"Next?" I echo, hands braced against the counter.
“The fire’s contained,” he says quietly, voice low like he’s trying not to spook the fragile peace that’s finally settled. “Immediate crisis is over.”
Relief rushes through me, but it doesn’t quite reach the tight spot in my chest. Not yet. He steps closer, boots scuffing against ash and gravel. His presence stills the air the way it always does—steady, grounding. Safe.
“I’ve been offered a position here. Full-time.” A pause. “Assigned permanently to Angel’s Peak.”
My breath catches. “You have?”
He nods. One hand lifts, hesitating a beat before brushing my cheek with his fingertips. Calloused. Warm. Surprising gentleness from someone forged in fire. His touch is careful, like he’s not sure if he’s allowed to hope.
“Yes,” he says, then draws in a breath like the next part costs him something. “But there’s a condition.”
My stomach dips. “A condition,” I repeat, trying for lightness but already bracing. “Should I be worried?”
His eyes stay locked on mine. Unflinching. Raw.
“We barely know each other,” he says. “A week here. Another fighting this fire. That’s it. But that doesn’t change what I feel when I look at you. Doesn’t change what I want.”
My heart stumbles.
“I need to know if you want me to stay.” His voice lowers, rich with quiet urgency. “Not just in Angel’s Peak. In your life. Permanently.”
The air between us tightens, thick with heat and hope and the sharp edges of fear. I can’t breathe past it. Can’t think beyond the ache he’s awakened in me since the moment we met.
He takes a step closer, his hand rising to trace my jaw with the rough pads of his fingers. “The past week has been crisis conditions,” he says, thumb brushing just beneath my lip. “Adrenaline. Life-or-death decisions. It changes how people connect and how they respond to each other. I think we’ve been building something real. Something more than amazing sex, but I need to know you feel the same. That what’s between us isn’t just trauma response.”
I could dodge. Hedge. Take a breath and ask for more time. But that’s not what this man deserves.
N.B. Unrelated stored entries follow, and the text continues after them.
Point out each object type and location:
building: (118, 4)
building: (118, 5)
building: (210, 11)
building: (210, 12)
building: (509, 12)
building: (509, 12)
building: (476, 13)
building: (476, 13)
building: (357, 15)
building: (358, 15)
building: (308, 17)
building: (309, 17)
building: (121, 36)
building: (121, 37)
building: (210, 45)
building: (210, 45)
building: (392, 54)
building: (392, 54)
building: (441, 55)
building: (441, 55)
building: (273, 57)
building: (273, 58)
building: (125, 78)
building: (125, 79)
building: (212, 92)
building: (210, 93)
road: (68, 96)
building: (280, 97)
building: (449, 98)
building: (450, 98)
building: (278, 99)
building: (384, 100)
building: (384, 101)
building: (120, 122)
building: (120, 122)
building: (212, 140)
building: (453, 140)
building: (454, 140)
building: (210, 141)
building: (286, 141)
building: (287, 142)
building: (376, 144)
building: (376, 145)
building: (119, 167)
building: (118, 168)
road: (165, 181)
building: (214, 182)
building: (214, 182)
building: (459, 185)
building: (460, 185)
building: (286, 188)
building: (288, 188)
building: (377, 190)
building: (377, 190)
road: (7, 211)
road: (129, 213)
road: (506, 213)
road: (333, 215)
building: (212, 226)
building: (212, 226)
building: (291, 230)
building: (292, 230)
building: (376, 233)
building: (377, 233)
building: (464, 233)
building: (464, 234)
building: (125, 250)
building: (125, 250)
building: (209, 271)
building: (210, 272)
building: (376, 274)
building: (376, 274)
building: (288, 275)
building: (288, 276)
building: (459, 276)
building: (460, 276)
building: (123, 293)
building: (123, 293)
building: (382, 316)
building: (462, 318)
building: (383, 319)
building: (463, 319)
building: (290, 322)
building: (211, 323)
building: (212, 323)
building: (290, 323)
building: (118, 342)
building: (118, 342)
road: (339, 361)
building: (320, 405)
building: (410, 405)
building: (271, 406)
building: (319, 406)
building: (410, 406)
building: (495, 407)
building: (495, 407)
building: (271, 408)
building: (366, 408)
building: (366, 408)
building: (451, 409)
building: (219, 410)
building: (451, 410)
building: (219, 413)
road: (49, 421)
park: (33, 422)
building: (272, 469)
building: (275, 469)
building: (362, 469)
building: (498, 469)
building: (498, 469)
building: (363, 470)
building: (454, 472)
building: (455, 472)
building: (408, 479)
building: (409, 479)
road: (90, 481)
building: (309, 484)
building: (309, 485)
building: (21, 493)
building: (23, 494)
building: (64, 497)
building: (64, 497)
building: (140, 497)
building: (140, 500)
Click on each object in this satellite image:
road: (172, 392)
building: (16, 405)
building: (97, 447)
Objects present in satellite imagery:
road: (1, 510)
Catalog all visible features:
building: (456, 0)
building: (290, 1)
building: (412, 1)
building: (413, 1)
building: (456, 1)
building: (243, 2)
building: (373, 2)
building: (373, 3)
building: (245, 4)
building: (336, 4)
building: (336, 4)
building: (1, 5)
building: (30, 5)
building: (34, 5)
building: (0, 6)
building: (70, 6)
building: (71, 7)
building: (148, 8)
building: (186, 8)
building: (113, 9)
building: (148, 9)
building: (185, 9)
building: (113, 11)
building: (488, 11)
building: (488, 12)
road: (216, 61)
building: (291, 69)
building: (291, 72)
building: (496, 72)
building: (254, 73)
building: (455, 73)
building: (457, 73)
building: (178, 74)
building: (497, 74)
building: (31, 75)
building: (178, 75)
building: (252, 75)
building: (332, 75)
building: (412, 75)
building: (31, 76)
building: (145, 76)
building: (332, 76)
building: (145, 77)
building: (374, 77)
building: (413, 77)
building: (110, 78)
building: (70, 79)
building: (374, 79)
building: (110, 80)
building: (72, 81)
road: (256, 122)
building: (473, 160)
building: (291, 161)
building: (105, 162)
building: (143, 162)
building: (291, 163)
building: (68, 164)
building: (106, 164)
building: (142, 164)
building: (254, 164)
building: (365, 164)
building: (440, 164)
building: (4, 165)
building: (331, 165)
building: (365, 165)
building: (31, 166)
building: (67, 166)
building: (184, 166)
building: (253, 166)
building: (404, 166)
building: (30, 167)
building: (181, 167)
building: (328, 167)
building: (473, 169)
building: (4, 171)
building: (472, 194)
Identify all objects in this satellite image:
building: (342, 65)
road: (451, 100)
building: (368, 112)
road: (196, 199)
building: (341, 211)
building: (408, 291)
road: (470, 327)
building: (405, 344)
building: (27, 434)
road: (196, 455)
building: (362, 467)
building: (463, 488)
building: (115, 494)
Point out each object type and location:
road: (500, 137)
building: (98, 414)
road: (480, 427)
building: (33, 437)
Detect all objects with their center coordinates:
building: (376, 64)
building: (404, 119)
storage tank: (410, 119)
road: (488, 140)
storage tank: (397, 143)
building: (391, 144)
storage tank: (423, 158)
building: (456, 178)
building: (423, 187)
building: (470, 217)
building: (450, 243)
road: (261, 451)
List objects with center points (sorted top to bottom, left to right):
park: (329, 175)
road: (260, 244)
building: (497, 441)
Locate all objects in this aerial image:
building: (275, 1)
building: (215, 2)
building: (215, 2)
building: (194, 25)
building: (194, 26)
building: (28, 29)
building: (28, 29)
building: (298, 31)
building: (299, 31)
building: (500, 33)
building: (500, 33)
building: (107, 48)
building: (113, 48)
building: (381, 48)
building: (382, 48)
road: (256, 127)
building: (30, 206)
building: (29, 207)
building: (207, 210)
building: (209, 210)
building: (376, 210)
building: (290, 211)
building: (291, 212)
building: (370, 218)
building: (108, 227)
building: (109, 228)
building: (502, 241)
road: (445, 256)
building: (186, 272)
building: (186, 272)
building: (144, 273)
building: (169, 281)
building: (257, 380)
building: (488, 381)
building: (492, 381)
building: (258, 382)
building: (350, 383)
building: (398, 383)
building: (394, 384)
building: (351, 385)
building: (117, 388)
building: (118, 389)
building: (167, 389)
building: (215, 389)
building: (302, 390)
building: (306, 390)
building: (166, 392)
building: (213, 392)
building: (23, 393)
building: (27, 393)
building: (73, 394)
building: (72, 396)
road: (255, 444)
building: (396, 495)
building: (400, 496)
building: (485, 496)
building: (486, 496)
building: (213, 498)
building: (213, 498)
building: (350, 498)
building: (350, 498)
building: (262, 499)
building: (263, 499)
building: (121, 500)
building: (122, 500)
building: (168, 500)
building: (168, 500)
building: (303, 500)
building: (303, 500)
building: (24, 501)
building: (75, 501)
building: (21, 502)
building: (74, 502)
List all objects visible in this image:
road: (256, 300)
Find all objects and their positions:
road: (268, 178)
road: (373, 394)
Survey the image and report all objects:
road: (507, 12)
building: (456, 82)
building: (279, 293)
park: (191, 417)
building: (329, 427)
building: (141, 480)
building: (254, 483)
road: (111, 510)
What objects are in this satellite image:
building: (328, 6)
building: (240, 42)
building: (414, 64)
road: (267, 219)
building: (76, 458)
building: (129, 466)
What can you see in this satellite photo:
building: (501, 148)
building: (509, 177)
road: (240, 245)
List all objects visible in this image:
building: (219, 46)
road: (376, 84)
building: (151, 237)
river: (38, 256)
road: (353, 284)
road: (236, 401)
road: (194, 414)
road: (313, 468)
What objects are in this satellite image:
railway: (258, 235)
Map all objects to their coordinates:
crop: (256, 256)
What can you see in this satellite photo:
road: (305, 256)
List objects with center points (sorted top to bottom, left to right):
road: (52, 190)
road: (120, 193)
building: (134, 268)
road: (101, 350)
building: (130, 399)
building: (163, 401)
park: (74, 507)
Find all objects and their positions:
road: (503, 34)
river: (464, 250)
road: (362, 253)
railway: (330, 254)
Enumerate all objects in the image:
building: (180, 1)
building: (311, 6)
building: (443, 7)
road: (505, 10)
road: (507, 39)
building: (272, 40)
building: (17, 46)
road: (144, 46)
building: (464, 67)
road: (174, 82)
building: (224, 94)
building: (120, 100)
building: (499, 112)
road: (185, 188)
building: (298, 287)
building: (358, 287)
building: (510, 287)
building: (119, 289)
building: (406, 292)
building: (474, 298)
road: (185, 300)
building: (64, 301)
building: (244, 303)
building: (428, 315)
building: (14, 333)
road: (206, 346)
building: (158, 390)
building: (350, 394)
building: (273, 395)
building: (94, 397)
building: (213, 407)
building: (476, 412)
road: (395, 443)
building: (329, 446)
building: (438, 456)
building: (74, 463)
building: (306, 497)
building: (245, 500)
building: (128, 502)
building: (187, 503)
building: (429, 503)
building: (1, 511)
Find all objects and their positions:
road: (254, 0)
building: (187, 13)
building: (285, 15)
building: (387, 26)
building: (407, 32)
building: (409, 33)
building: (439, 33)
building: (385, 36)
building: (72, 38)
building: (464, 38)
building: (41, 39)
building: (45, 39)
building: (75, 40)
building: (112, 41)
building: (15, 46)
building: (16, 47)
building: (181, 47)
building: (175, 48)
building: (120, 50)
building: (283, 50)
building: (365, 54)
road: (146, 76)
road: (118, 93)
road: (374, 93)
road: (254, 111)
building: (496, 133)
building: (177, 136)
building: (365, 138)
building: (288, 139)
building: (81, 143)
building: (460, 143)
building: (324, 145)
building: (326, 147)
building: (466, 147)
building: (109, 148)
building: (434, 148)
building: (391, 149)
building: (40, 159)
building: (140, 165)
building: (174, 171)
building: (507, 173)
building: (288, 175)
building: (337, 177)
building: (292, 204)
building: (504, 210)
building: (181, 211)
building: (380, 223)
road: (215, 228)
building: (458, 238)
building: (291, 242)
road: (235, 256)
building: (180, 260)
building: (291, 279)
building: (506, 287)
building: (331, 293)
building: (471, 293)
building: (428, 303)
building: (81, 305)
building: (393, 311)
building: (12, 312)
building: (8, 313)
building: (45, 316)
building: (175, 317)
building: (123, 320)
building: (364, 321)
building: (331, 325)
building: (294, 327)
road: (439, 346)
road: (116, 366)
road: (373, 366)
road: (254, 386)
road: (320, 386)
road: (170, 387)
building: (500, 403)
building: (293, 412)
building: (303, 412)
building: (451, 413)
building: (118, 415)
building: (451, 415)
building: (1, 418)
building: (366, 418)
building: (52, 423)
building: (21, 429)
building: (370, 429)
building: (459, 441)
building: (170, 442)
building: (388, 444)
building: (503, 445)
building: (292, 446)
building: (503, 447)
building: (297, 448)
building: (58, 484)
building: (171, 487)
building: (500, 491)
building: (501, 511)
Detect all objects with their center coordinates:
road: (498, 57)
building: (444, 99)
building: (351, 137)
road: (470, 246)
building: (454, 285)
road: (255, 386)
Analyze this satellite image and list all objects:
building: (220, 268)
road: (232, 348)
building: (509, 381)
Mac doesn’t bluff or posture—he lays it all out, steady and real, and expects the same in return.
So I give it to him.
“I want you to stay.”
The words fall between us like a flare tossed into dry timber.
He stills. Something sharp and possessive flickers behind his eyes, the quiet firestorm that always simmers beneath his surface breaking free.
“I need to be very clear about what that means.” His voice drops to that commanding growl that makes my stomach twist with want. “I’m not talking casual. I’m not talking temporary. If you say yes, you get all of me, just as I will claim all of you.”
His hand moves from my jaw to my throat, fingers wrapping around the column of it—not tight, just enough to feel the strength there. My pulse hammers against his thumb, frantic beneath his control.
The dominance in his tone, in his touch, should scare me.
Instead, it grounds me.
“Do you?” His grip tightens slightly. “Do you want that? I want to wake up beside you. I want to learn every trail on your mountains. I want to come home to you after fighting fire all day. And I want to take you apart in ways that will ruin you for anyone else.”
“I do.” My breath trembles as I answer. “In Angel’s Peak. In my life. In my bed.”
“Is that a yes?” He leans in closer, breath hot against my lips.
“Yes,Sir.” The words come without hesitation, and something shatters in him.
His eyes darken—like storm clouds rolling in fast—and then his mouth is on mine, demanding and consuming, no pretense left between us. His hand slides from my throat into my hair, gripping tight, tilting my head back as he kisses me like he’s starving.
I respond with equal hunger, fingers yanking at the buttons of his shirt, needing skin, heat, him.
“Too many fucking clothes,” he mutters against my mouth, already pulling my robe down my shoulders.